Labor Stalled
/Ugh. Frustrating is all I can say. But it is what it is. This past Friday, I thought I was in labor. I had a queezy feeling all day, at one point I thought my membranes ruptured (but turns out it was only a few episodes of baby kicking bladder and bladder releasing WITHOUT ANY notice), and for two hours I had regular contractions with rest that came every 2 minutes and lasted 30-45 seconds. They were certainly manageable but very distinctly different from the Braxton-Hicks contractions I had been having on a regular basis since about week 18 of this pregnancy. We went to the birth center expecting to bring home a baby that day. We were surprised to experience an absolute stall in contractions 3 hours after they started. Nada since then.
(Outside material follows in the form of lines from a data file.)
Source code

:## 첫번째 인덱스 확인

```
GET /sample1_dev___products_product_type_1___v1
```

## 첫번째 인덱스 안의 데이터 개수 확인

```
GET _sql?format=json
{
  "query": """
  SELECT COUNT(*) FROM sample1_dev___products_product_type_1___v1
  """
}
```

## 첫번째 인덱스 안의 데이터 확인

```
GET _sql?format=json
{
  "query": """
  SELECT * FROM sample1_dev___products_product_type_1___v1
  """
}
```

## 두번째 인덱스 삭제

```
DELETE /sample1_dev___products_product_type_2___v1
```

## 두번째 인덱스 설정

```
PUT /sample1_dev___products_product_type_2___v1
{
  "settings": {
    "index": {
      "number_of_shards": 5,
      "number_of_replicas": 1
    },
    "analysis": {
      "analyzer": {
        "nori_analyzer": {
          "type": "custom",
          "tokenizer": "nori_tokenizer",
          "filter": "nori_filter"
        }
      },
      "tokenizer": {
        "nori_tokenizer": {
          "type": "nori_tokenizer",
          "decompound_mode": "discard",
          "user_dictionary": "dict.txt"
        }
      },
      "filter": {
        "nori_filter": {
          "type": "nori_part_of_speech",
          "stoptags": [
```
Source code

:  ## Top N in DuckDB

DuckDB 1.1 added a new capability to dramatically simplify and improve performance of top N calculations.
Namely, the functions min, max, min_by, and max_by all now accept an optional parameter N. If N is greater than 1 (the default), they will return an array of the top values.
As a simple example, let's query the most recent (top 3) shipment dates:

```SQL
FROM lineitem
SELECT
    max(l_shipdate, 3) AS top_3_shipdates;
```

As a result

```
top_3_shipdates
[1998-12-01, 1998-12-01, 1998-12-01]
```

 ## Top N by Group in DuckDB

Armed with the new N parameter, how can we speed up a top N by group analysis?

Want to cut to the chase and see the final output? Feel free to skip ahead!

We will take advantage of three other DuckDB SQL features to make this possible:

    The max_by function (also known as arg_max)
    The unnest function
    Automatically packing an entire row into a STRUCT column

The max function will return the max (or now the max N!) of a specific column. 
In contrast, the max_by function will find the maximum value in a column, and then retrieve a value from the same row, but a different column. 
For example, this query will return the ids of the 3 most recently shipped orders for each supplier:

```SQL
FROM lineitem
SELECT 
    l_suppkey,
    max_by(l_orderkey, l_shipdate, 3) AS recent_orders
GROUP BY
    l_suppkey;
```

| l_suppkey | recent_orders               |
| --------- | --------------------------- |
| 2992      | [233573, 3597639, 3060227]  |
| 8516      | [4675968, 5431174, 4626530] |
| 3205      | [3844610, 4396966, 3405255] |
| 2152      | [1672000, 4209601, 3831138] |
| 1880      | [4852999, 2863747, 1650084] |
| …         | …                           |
Just pressure, more Braxton-Hicks, and a few sleepless nights.
Interestingly, our midwife told us that just last week the birth center in Statesville, NC had 10 births and 7 of them started, stopped, started, stopped and then finally followed through, so to speak. There have to be more of you out there! And I feel for ya! We were ready to meet our little miracle and have some family time. And yes, I'll admit, I'm uncomfortable and tired of peeing on myself. Truthfully, babies come on their own time and their Co-Creator's time. It is an intense lesson in patience. In addition, for those that work, it becomes an issue of convenience vs. inconvenience. I work from home but my husband does not. And he had to bail on work that day to help me. The stress that emanated from him was palpable. He did his best to hide it but unfortunately, a lot of people and patients depend on him.
Perhaps, we all had a wake-up call this weekend. Life takes patience and can be inconvenient. Our fast-paced world creates a bubble of "get-it-done-now" that in the end can cause everything to stall or progress slower than we expected. We aren't always in control. But we can do our best at all times. And at some point learn to accept that. Accepting doesn't mean mediocrity. Accepting means you can move past something and become better. Widen the camera lens. And find other solutions or silver linings.
I hope that you take a stab at enjoying those last few weeks of pregnancy, work, and freedom. It all does change in a beautiful miraculous moment.